WHO WILL ATTEND: Representatives from various Indian tribes such as the Hoopa, San Manuel, Yurok, Miwok, Shoshone and Hopi as well as the California Native American Heritage Commission. Museum officials from the Alaska State Museum, the Canadian Conservation Institute, George Washington University, the Oakland Museum, the Arizona State Museum, and others. Representatives from the Environmental Protection Agency, the California Poison Control and other groups.
WHY: The three-day conference comes as increasing numbers of museum artifacts contaminated with toxins such as mercury and DDT are being returned to tribe. Museums and Indians nationwide face the dilemma of how to handle tribal materials found to have been treated with hazardous chemicals, including various pesticides and toxins designed to help preserve the precious items and kill insects, rodents and mold. At this time there is no known way to remove the poisons, but there are methods to test for their presence.
Friday --- 9 a.m. --- Sessions include results of scientific testing by S.F. State chemists on repatriated California NAGPRA materials at 1 p.m.
Saturday --- 9 a.m. --- Larry Myers, executive secretary of the California Native American Heritage Commission and Deron Marquez, chair of the San Manuel Band of Mission Indians, lead discussions on the health and policy implications of the chemical contamination of repatriated materials. Sunday --- 9 a.m. --- Working session on policy recommendations. Conference ends at noon that day. more
9:30 a.m. - Background on the sources of chemical contamination of ethnographic materials in museum collections. Catharine Hawkes, adjunct professor at George Washington University.
10 a.m. - Dealing with the problem in the Southwest. A report on testing at Arizona State Museum. Nancy Odegarrd, head conservator at the Arizona State Museum.
10:45 a.m. - The Hopi Tribe's experience with chemical contamination of repatriated materials. Leigh Kuwaniwisiwma, director of cultural office of Hopi Tribe.
1 p.m. - S.F. State's Artifact Testing Lab releases test results on chemical contamination of repatriated California NAGPRA materials. Peter Palmer, professor of chemistry and biochemistry at S.F. State; Niccolo Caldararo of the Conservation Art Service in San Francisco; and David Hostler of the Hoopa Tribal Museum.
1:45 p.m. - Health risks to humans from contact with chemically treated materials. Monona Rossol, an industrial hygienist.
2:15 p.m. - Risk assessment for acute and chronic health effects from chemically contaminated materials. Tom Kearney, director of the San Francisco Division of the California Poison Control System.
2:45 p.m. - Public health issues and implementing the NAGPRA law. Enrique Manzanilla of the Environmental Protection Agency.
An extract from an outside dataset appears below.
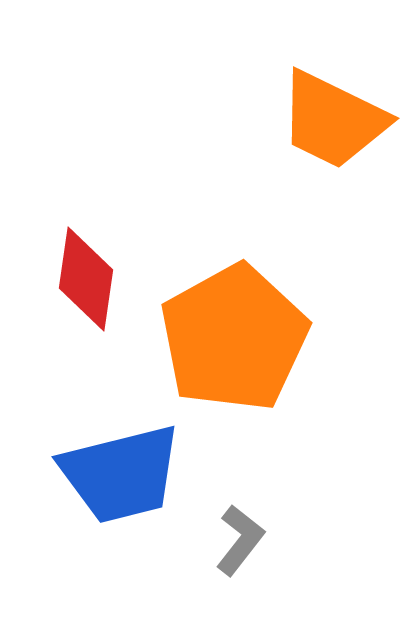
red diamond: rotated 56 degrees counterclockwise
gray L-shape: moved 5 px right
9:15 -The Hoopa Tribal Museum's experience with chemical contamination of repatriated materials. David Hostler, Shawn Kane and Duane Sherman, all of the Hoopa Tribe; and Lee Davis, director of S.F. State's California Studies Program.
9:45 a.m. - Sampling technique for testing of pesticides on artifacts. Niccolo Caldararo of the Conservation Art Service, Hostler, Kane, Davis and Palmer.
10:30 a.m. - Reliability in Testing: Experiments at Canadian Museums. Jane Sirois, conservation scientist at the Canadian Conservation Institute.
11 a.m. - Open discussion with Deron Marquez, chair of the San Manuel Band of Mission Indians; and Larry Myers, executive secretary of the California Native American Heritage Commission.
1 p.m. - Epidemiological studies on pesticide contamination of artifacts. David Goldsmith of the George Washington University School of Public Health.
1:30 p.m. - Removal of pesticides from artifacts: Is it possible? John Asmus of the University of California San Diego's Institute for Pure and Applied Physical Science.
9 a.m.- noon - Discussion by conference participants of policy recommendations regarding chemical contamination of repatriated materials. All sessions will be held in the Seven Hills Conference Center on campus.